#### [Aim of the task]
Write out, character for character, the lines of the entries from their very first line through the line containing "wystarczy zapytać, dlaczego jedna z tych osób", with both of those lines included.

#### [Entries provided]
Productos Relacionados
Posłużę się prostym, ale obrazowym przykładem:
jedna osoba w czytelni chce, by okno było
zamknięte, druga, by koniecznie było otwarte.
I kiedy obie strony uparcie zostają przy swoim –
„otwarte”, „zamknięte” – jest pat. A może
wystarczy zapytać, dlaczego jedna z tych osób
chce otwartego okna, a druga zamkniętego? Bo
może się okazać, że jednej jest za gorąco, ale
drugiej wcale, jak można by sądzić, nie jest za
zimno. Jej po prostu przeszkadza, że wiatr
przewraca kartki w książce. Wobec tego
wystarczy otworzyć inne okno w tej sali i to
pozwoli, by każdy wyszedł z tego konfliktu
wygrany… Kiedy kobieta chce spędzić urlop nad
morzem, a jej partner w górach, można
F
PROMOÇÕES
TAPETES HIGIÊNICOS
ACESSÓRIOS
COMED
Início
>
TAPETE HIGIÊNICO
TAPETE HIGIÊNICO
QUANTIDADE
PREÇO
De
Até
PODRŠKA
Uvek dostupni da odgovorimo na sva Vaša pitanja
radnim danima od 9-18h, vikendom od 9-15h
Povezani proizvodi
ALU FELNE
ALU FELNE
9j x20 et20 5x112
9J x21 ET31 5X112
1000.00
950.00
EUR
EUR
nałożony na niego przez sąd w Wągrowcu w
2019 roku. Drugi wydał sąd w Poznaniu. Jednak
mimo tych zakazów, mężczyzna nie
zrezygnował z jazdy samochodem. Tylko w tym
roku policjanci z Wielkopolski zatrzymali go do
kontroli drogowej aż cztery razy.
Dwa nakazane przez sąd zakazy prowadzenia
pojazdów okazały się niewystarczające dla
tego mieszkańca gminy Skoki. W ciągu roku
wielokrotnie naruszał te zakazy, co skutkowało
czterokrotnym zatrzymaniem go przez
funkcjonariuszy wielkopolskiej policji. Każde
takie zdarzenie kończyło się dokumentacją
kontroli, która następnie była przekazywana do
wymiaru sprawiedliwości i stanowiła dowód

#### [Task output]
Productos Relacionados
Posłużę się prostym, ale obrazowym przykładem:
jedna osoba w czytelni chce, by okno było
zamknięte, druga, by koniecznie było otwarte.
I kiedy obie strony uparcie zostają przy swoim –
„otwarte”, „zamknięte” – jest pat. A może
wystarczy zapytać, dlaczego jedna z tych osób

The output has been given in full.